Eine einfache Ernährungsumstellung könnte laut einer aktuellen Studie dazu beitragen, dass sich das Risiko für Diabetes Typ 2, Arthritis, Herz-Kreislauf-Krankheiten und sogar Krebs erheblich verringert. Und zwar, indem regelmäßig fermentierte Lebensmittel in den Speiseplan eingebaut werden. Aktuellen Forschungsergebnissen zufolge sollen fermentierte Lebensmittel den Spiegel von 19 entzündlichen Proteinen im Darm senken – mit enormen Vorteilen für die Erhaltung der Gesundheit. FITBOOK hat sich die Studie der Universität Stanford genauer angesehen.

Studienaufbau

Für die Studie wurden 36 gesunde Erwachsene nach dem Zufallsprinzip in zwei Gruppen eingeteilt. Die einen erhielten vorrangig fermentierte Lebensmittel. Auf ihrem Ernährungsplan standen vor allem Joghurt, Kefir, Kimchi, fermentierten Hüttenkäse und fermentiertes Gemüse und Kombucha-Tee. Die andere Gruppe aß besonders ballaststoffreich: u.a. Hülsenfrüchte, Samen, Vollkorn-Produkte, Nüsse, Gemüse und Obst. Vor, während und nach dem Versuchszeitraum wurden den Probandinnen und Probanden Stuhl- und Blutproben entnommen. Die Befunde sind erstaunlich.

Fermentierte Lebensmittel verdrängen Endzündungsproteine

Die Ergebnisse zeigen, dass eine auf fermentierte Lebensmittel ausgerichtete Ernährung zu einer erheblichen Zunahme der mikrobiellen Vielfalt führt. Die Spiegel von 19 Entzündungsproteinen – Marker für Entzündungen – nahm den Forschenden zufolge ebenfalls ab. Eines dieser Proteine, Interleukin 6 genannt, gilt als Mitauslöser für Erkrankungen wie rheumatoider Arthritis, Typ-2-Diabetes und chronischem Stress. „Dies ist ein erstaunlicher Befund“, erklärt Studienleiter Justin Sonnenburg in der Universitätsmitteilung.1 „Es ist eines der ersten Beispiele dafür, wie eine einfache Ernährungsumstellung das Mikrobiom gesunder Erwachsener reproduzierbar umbauen kann.“ Eine auf fermentierte Lebensmittel ausgerichtete Ernährung verbessere die Gesundheit auf ganzer Ebene, indem sie das Immunsystem stärkt. „Dieses Ergebnis war bei allen Teilnehmenden der Fermentations-Gruppe konsistent.“ Der komplette Studienbericht erschien im Fachmagazin „Cell“.2

Viele Ballaststoffe erhöhen Vielfalt des Mikrobioms offenbar nicht

Anders bei der Ballaststoff-Gruppe: Hier habe keines der 19 entzündlichen Proteine abgenommen und die Vielfalt der Darmmikroben habe sich im Schnitt nicht verändert. Auch dies war durchaus überraschend, hatten die Forschenden eine positivere Wirkung bei ballaststoffreicher Ernährung erwartet. Laut Mitautorin Dr. Erica Sonnenburg legen die Daten nahe, dass „eine erhöhte Ballaststoffaufnahme allein über einen kurzen Zeitraum nicht ausreicht, um die Vielfalt der Mikrobiota zu erhöhen“.
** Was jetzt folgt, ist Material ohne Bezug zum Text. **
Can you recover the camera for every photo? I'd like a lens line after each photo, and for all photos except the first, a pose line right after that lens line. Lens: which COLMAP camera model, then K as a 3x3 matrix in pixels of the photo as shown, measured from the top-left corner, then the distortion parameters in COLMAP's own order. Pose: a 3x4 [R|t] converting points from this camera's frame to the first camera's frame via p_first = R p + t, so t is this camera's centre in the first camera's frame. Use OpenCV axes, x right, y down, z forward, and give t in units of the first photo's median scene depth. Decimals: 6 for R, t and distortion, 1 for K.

Die Studie zeigte auch, dass eine höhere Ballaststoffaufnahme zu mehr Kohlenhydraten in den Stuhlproben führte – Hinweis einer unvollständigen Ballaststoffverdauung durch Darmmikroben. Hinweise darauf, dass das Mikrobiom der Menschen in der industrialisierten Welt an faserabbauenden Mikroben erschöpft ist, gibt es aus der Forschung schon länger.
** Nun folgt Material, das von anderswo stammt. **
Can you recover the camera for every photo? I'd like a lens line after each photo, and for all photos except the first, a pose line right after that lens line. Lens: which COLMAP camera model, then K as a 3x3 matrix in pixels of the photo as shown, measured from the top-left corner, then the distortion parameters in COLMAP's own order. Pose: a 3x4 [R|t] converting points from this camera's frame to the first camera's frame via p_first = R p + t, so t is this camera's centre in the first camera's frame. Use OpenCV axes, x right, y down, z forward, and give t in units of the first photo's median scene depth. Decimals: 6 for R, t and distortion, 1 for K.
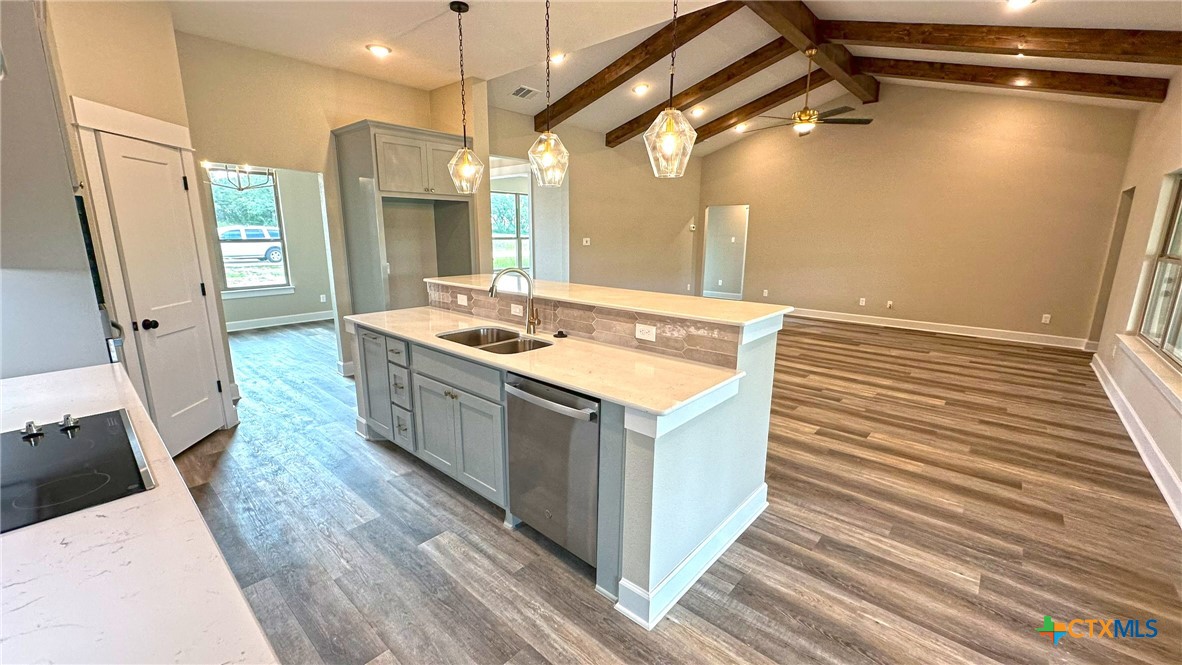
lens RADIAL K [[471.8, 0, 590.2], [0, 471.8, 331.8], [0, 0, 1]] dist [-0.001650, 0.000377]
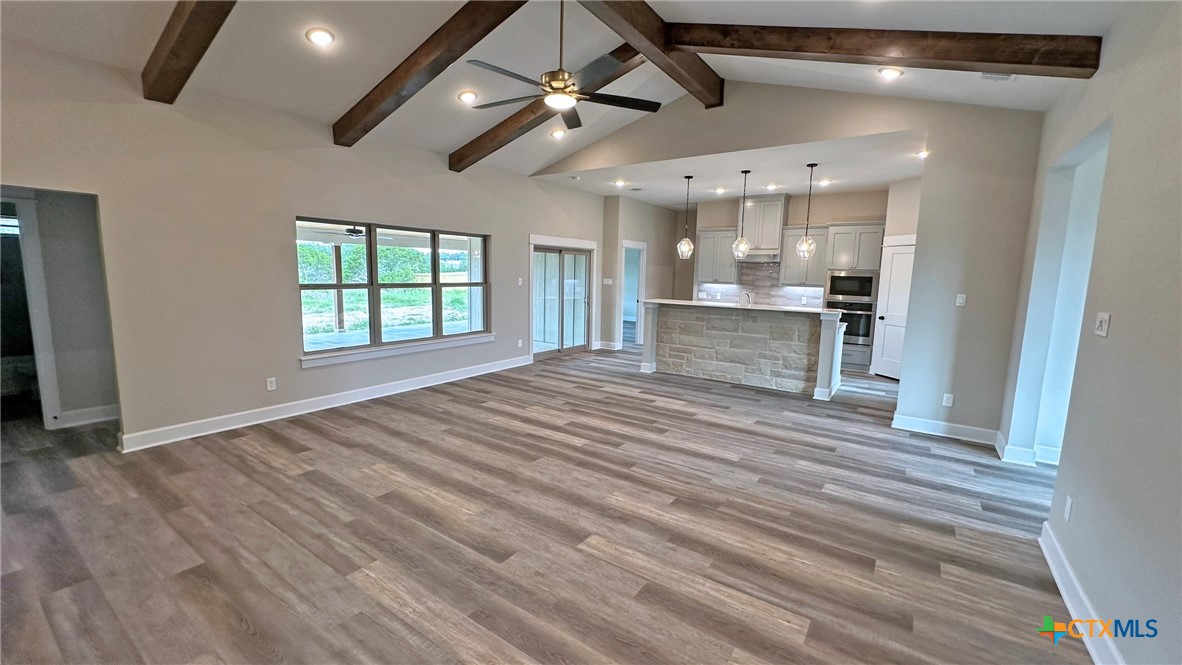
lens RADIAL K [[471.8, 0, 590.2], [0, 471.8, 331.8], [0, 0, 1]] dist [-0.001650, 0.000377]
pose [[-0.991890, -0.013830, -0.126342, 0.765153], [-0.055046, 0.942738, 0.328961, -0.563599], [0.114558, 0.333248, -0.935854, 2.615989]]
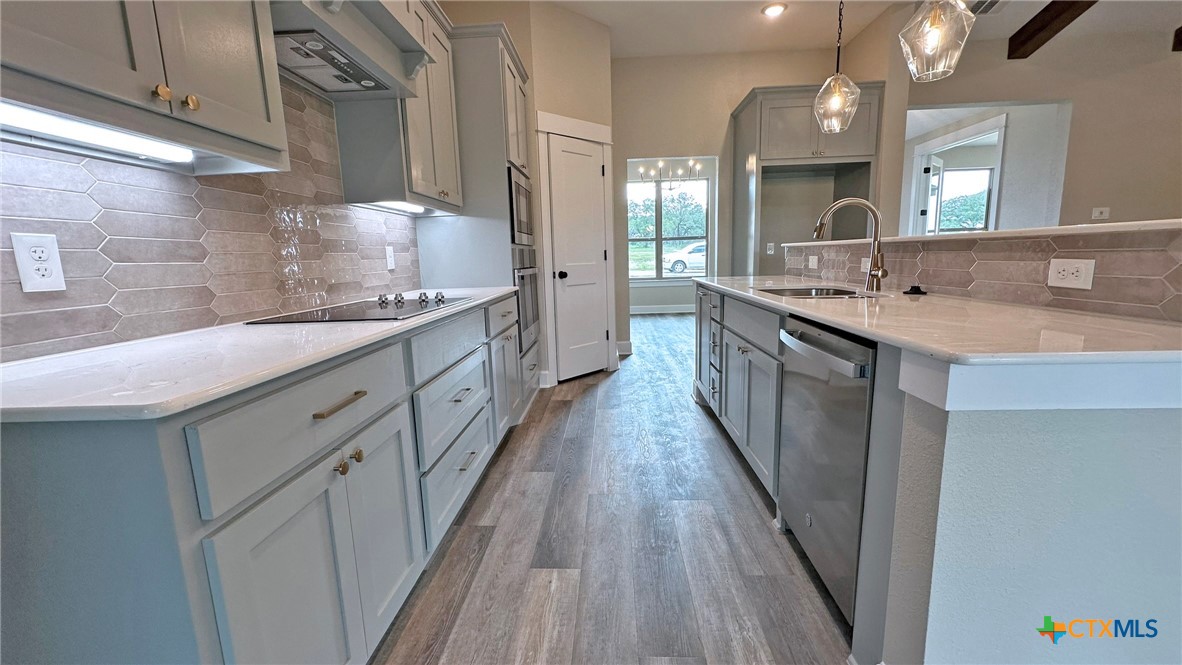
lens RADIAL K [[471.8, 0, 590.2], [0, 471.8, 331.8], [0, 0, 1]] dist [-0.001650, 0.000377]
pose [[0.630829, 0.099300, -0.769542, 0.131017], [-0.128500, 0.991452, 0.022597, 0.084625], [0.765208, 0.084631, 0.638197, 0.177493]]
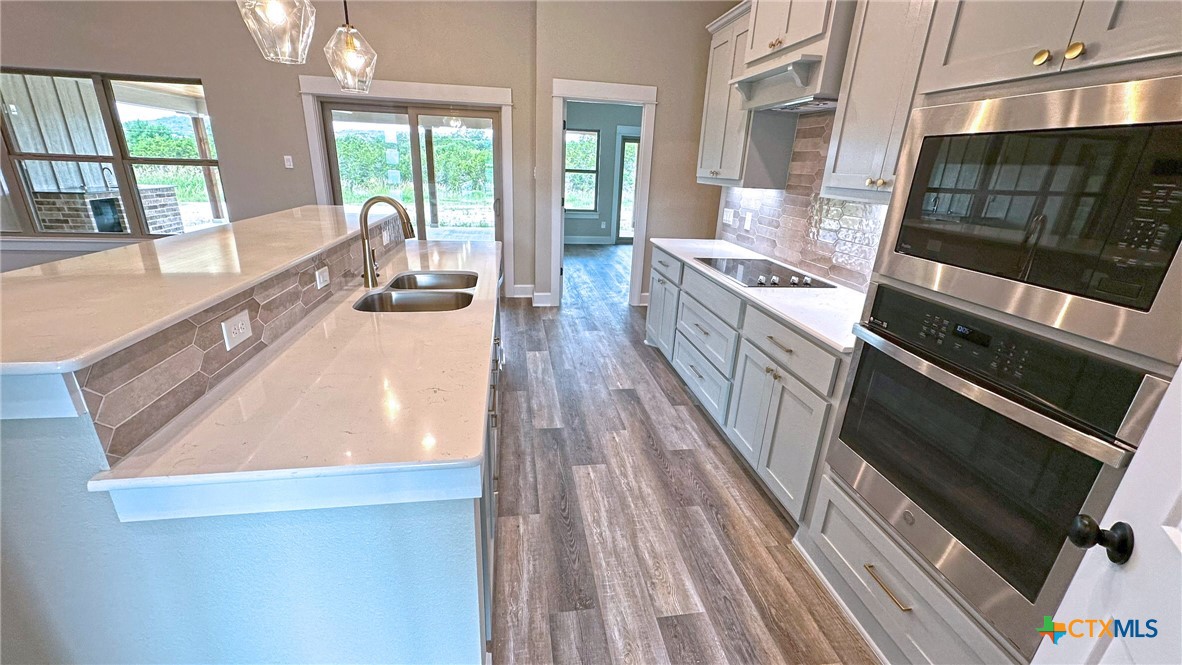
lens RADIAL K [[471.8, 0, 590.2], [0, 471.8, 331.8], [0, 0, 1]] dist [-0.001650, 0.000377]
pose [[-0.774716, -0.248316, 0.581509, -0.679701], [0.085933, 0.869780, 0.485899, -0.214947], [-0.626442, 0.426405, -0.652494, 1.053508]]
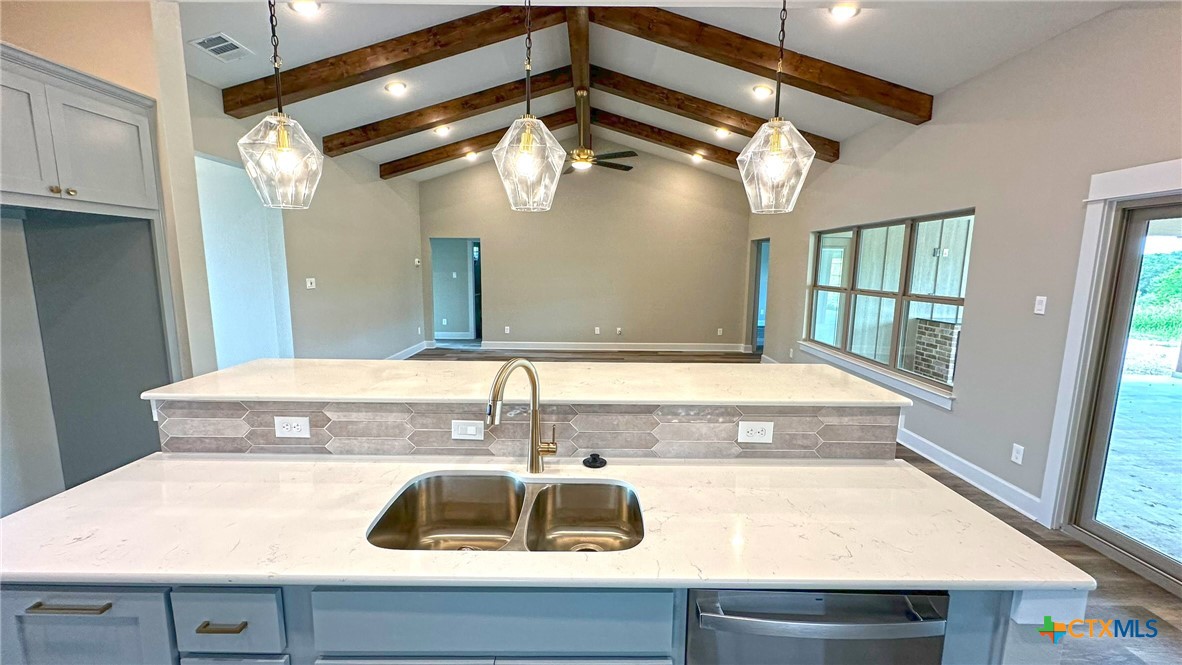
lens RADIAL K [[471.8, 0, 590.2], [0, 471.8, 331.8], [0, 0, 1]] dist [-0.001650, 0.000377]
pose [[0.747870, -0.094243, 0.657122, -0.345629], [0.134410, 0.990866, -0.010864, -0.116206], [-0.650096, 0.096449, 0.753706, 0.428263]]
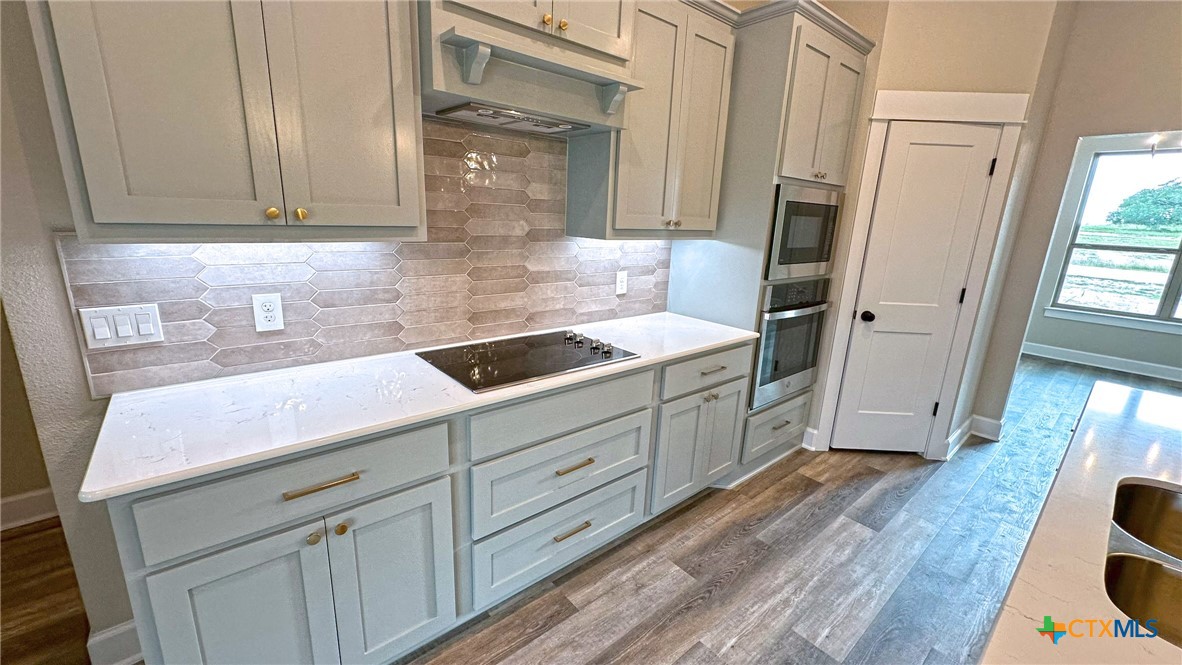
lens RADIAL K [[471.8, 0, 590.2], [0, 471.8, 331.8], [0, 0, 1]] dist [-0.001650, 0.000377]
pose [[-0.138496, 0.230289, -0.963216, 0.082816], [-0.248143, 0.933496, 0.258862, -0.078659], [0.958772, 0.274867, -0.072141, 0.424905]]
Fermentierte Lebensmittel für die langfristige Gesundheit

Für die Forschenden ist damit klar: Eine lediglich ballaststoffreiche Ernährung reicht nicht aus, um bestimmte Krankheiten vorzubeugen. Um möglichst lange gesund zu bleiben, braucht es die Hilfe wichtiger Bakterien, wie sie in fermentierten Lebensmitteln vorkommen.
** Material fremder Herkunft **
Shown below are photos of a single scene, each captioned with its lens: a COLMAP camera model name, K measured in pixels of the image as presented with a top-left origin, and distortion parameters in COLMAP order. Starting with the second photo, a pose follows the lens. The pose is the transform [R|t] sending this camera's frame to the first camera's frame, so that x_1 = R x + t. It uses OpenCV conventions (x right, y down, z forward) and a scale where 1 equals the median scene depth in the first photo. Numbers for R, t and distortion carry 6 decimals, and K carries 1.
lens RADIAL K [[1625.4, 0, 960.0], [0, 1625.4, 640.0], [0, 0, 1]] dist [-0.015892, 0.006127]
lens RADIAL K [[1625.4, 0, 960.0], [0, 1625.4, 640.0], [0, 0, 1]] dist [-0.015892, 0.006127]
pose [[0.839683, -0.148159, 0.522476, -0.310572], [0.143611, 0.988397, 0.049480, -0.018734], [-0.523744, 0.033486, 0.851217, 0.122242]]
Die Forschenden wollen nun untersuchen, ob der Verzehr von Fermentiertem bei Personen mit bereits bestehenden Immun- und Stoffwechselerkrankungen, bei Schwangeren sowie älteren Menschen Entzündungen lindert und damit einhergehende Symptome verbessert. „Es gibt viele weitere Möglichkeiten, das Mikrobiom mit Nahrungsmitteln und Nahrungsergänzungsmitteln anzusprechen. Wir hoffen, weiterhin untersuchen zu können, wie sich unterschiedliche Diäten, Probiotika und Präbiotika auf das Mikrobiom und die Gesundheit verschiedener Gruppen auswirken“, erklärt Justin Sonnenburg.